SOCD (Simultaneous Opposite Cardinal Directions) handling is the niche feature here. Competitive fighting game and FPS players will understand why this matters; for everyone else, it's the keyboard's ability to resolve what happens when you press left and right - or similar opposing inputs - at the same time. Some games and some tournament rulesets care about this a lot.

The software allows per-key actuation point adjustment, full key remapping, and macro configuration. Multiple buyers across different countries confirm the software works and is reasonably complete. That's not a given at this price.

Now the real con, stated plainly: this is a 65% keyboard with no dedicated numpad, and it's missing a right Alt key in its physical layout. One buyer from Poland specifically noted this and worked around it by remapping right Ctrl. That's a fine software solution, but if you're coming from a full-size keyboard and use right Alt regularly - especially for special characters in European languages - this is a genuine inconvenience, not a minor footnote.

Comparison: What $47 normally buys you

Attack Shark X68HE Review: Hall Effect Gaming Keyboard at $47?

At this price point, the realistic competition is Redragon, some HyperX entry-level models, or basic Gateron/Outemu mechanical boards. None of those have hall effect switches. None offer 8000Hz. Actuation is fixed, switches will eventually wear, and software ranges from basic to absent.

The honest comparison for this keyboard's feature set is against boards at three to four times the price. The Wooting 60HE at $175 is the benchmark most hall effect enthusiasts reference. It has better software polish, stronger community support, and a more established track record. The Attack Shark X68HE does not match that experience top to bottom.

What it does match - at least on paper and based on the available user reports - is the core technical specifications that matter most for competitive input: the switch type, the polling rate, and the actuation adjustability. That's a meaningful gap to close at a quarter of the price.

Buy it if / Skip it if

Buy it if you're a competitive gamer who specifically wants to try hall effect switches but isn't ready to commit $150-175 to a Wooting. If you play shooters or fighting games where actuation speed and SOCD handling are genuinely relevant, the specs here are legitimate. Also worth considering if you like deep customization - the software seems capable based on consistent user reports.

Skip it if you need a full-size layout with numpad.

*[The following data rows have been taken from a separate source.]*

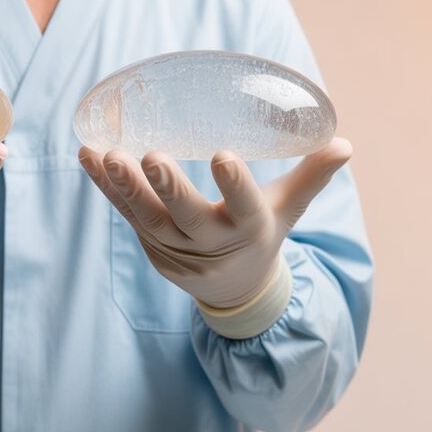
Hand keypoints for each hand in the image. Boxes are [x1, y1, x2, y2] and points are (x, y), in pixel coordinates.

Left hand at [78, 139, 351, 309]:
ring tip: (108, 156)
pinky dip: (103, 186)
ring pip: (147, 219)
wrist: (232, 289)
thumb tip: (344, 142)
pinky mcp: (148, 243)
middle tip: (150, 156)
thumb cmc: (263, 235)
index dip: (235, 186)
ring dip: (125, 188)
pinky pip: (123, 212)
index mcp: (249, 230)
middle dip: (168, 189)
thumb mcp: (288, 210)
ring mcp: (174, 247)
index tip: (225, 157)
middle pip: (186, 218)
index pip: (244, 209)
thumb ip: (311, 175)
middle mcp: (209, 242)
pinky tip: (87, 155)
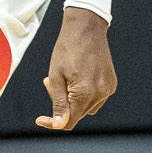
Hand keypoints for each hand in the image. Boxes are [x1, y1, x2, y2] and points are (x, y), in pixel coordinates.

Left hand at [39, 7, 116, 129]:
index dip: (53, 122)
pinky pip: (96, 98)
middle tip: (49, 83)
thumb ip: (59, 103)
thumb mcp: (56, 76)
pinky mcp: (111, 83)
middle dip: (61, 105)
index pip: (69, 121)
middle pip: (77, 114)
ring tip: (63, 80)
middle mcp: (100, 94)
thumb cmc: (66, 49)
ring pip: (87, 107)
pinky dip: (85, 94)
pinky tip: (77, 78)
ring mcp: (108, 89)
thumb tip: (59, 125)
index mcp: (84, 93)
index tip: (40, 119)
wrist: (86, 27)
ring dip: (73, 100)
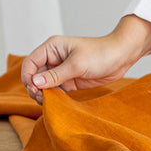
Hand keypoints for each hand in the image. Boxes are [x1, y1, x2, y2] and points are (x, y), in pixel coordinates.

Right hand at [21, 14, 150, 103]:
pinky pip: (56, 90)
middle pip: (35, 75)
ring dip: (43, 94)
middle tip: (41, 98)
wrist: (121, 57)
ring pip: (44, 84)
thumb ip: (56, 75)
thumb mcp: (77, 64)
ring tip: (47, 102)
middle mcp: (54, 58)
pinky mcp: (70, 81)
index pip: (30, 63)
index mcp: (52, 48)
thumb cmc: (101, 53)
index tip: (34, 89)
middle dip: (35, 87)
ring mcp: (61, 70)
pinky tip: (56, 103)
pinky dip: (53, 97)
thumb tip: (35, 82)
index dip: (28, 77)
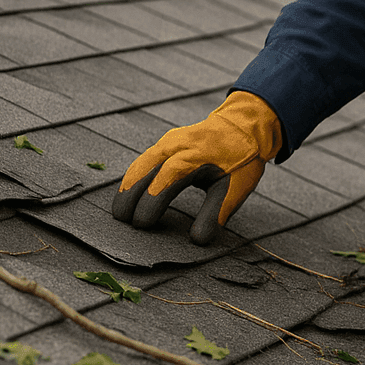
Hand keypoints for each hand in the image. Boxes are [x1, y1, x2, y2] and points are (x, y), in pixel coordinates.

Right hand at [112, 91, 282, 243]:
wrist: (245, 125)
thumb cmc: (242, 159)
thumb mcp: (235, 187)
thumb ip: (215, 213)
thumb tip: (198, 240)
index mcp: (196, 155)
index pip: (167, 178)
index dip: (152, 201)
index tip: (142, 224)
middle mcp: (178, 144)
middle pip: (146, 168)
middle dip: (131, 195)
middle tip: (122, 221)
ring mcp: (170, 140)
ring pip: (141, 162)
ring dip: (128, 186)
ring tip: (119, 210)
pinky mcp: (167, 141)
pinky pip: (145, 159)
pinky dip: (135, 176)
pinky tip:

This is a 65% board and that's not going to change. Skip it also if you're uncomfortable depending on a smaller brand for long-term software support - Attack Shark is not Corsair or Logitech, and firmware updates years from now are less predictable. If you're a casual user who just wants a decent mechanical keyboard for general typing, there are simpler and cheaper options that don't require navigating hall effect configuration software.

My honest take: the Attack Shark X68HE is a genuinely interesting product in a category where $47 normally doesn't get you anything close to these specs. It's not going to replace a Wooting for someone who wants the best possible hall effect experience. But for a competitive gamer who knows what they're looking at and wants in without the premium price - this is worth taking seriously.